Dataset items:
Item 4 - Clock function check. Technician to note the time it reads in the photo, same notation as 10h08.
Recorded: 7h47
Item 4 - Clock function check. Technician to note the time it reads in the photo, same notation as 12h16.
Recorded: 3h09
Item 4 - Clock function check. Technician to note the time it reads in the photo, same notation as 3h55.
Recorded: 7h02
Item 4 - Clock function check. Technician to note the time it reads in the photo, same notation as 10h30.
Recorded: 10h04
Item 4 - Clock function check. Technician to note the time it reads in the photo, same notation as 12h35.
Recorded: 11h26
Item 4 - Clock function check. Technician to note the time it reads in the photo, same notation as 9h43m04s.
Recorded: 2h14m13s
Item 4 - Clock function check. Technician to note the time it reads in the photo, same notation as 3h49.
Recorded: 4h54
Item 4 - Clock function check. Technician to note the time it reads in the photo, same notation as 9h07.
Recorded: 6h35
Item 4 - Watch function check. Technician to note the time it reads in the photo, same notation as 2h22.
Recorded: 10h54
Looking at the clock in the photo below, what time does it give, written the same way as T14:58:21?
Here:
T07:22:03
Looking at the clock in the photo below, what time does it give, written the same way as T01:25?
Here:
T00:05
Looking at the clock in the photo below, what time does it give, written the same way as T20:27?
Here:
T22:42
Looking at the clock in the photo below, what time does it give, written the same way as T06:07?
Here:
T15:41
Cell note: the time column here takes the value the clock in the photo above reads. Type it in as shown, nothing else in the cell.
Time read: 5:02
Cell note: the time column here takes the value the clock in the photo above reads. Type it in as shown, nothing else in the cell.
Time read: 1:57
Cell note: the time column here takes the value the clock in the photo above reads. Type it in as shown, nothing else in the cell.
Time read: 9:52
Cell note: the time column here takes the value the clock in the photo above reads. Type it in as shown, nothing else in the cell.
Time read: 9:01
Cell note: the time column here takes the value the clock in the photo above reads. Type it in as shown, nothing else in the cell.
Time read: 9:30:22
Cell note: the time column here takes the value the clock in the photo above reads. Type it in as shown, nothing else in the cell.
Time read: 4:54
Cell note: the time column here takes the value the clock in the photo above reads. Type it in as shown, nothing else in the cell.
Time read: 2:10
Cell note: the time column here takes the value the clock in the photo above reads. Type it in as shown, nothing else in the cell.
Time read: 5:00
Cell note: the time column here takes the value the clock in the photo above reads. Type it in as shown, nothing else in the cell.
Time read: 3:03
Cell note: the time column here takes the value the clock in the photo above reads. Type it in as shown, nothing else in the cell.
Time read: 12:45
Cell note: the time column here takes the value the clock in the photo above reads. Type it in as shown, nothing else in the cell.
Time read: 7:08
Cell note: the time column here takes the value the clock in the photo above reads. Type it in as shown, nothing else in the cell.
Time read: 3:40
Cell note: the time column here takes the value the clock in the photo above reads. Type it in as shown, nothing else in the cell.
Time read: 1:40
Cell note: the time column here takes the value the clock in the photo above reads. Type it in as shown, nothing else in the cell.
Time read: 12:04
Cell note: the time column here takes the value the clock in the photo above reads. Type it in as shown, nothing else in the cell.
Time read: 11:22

What is asked:
Convert every line of the items above into a JSON list of strings, with one string per line and any blank lines dropped.

The solution:
[
  "Item 4 - Clock function check. Technician to note the time it reads in the photo, same notation as 10h08.",
  "Recorded: 7h47",
  "Item 4 - Clock function check. Technician to note the time it reads in the photo, same notation as 12h16.",
  "Recorded: 3h09",
  "Item 4 - Clock function check. Technician to note the time it reads in the photo, same notation as 3h55.",
  "Recorded: 7h02",
  "Item 4 - Clock function check. Technician to note the time it reads in the photo, same notation as 10h30.",
  "Recorded: 10h04",
  "Item 4 - Clock function check. Technician to note the time it reads in the photo, same notation as 12h35.",
  "Recorded: 11h26",
  "Item 4 - Clock function check. Technician to note the time it reads in the photo, same notation as 9h43m04s.",
  "Recorded: 2h14m13s",
  "Item 4 - Clock function check. Technician to note the time it reads in the photo, same notation as 3h49.",
  "Recorded: 4h54",
  "Item 4 - Clock function check. Technician to note the time it reads in the photo, same notation as 9h07.",
  "Recorded: 6h35",
  "Item 4 - Watch function check. Technician to note the time it reads in the photo, same notation as 2h22.",
  "Recorded: 10h54",
  "Looking at the clock in the photo below, what time does it give, written the same way as T14:58:21?",
  "Here:",
  "T07:22:03",
  "Looking at the clock in the photo below, what time does it give, written the same way as T01:25?",
  "Here:",
  "T00:05",
  "Looking at the clock in the photo below, what time does it give, written the same way as T20:27?",
  "Here:",
  "T22:42",
  "Looking at the clock in the photo below, what time does it give, written the same way as T06:07?",
  "Here:",
  "T15:41",
  "Cell note: the time column here takes the value the clock in the photo above reads. Type it in as shown, nothing else in the cell.",
  "Time read: 5:02",
  "Cell note: the time column here takes the value the clock in the photo above reads. Type it in as shown, nothing else in the cell.",
  "Time read: 1:57",
  "Cell note: the time column here takes the value the clock in the photo above reads. Type it in as shown, nothing else in the cell.",
  "Time read: 9:52",
  "Cell note: the time column here takes the value the clock in the photo above reads. Type it in as shown, nothing else in the cell.",
  "Time read: 9:01",
  "Cell note: the time column here takes the value the clock in the photo above reads. Type it in as shown, nothing else in the cell.",
  "Time read: 9:30:22",
  "Cell note: the time column here takes the value the clock in the photo above reads. Type it in as shown, nothing else in the cell.",
  "Time read: 4:54",
  "Cell note: the time column here takes the value the clock in the photo above reads. Type it in as shown, nothing else in the cell.",
  "Time read: 2:10",
  "Cell note: the time column here takes the value the clock in the photo above reads. Type it in as shown, nothing else in the cell.",
  "Time read: 5:00",
  "Cell note: the time column here takes the value the clock in the photo above reads. Type it in as shown, nothing else in the cell.",
  "Time read: 3:03",
  "Cell note: the time column here takes the value the clock in the photo above reads. Type it in as shown, nothing else in the cell.",
  "Time read: 12:45",
  "Cell note: the time column here takes the value the clock in the photo above reads. Type it in as shown, nothing else in the cell.",
  "Time read: 7:08",
  "Cell note: the time column here takes the value the clock in the photo above reads. Type it in as shown, nothing else in the cell.",
  "Time read: 3:40",
  "Cell note: the time column here takes the value the clock in the photo above reads. Type it in as shown, nothing else in the cell.",
  "Time read: 1:40",
  "Cell note: the time column here takes the value the clock in the photo above reads. Type it in as shown, nothing else in the cell.",
  "Time read: 12:04",
  "Cell note: the time column here takes the value the clock in the photo above reads. Type it in as shown, nothing else in the cell.",
  "Time read: 11:22"
]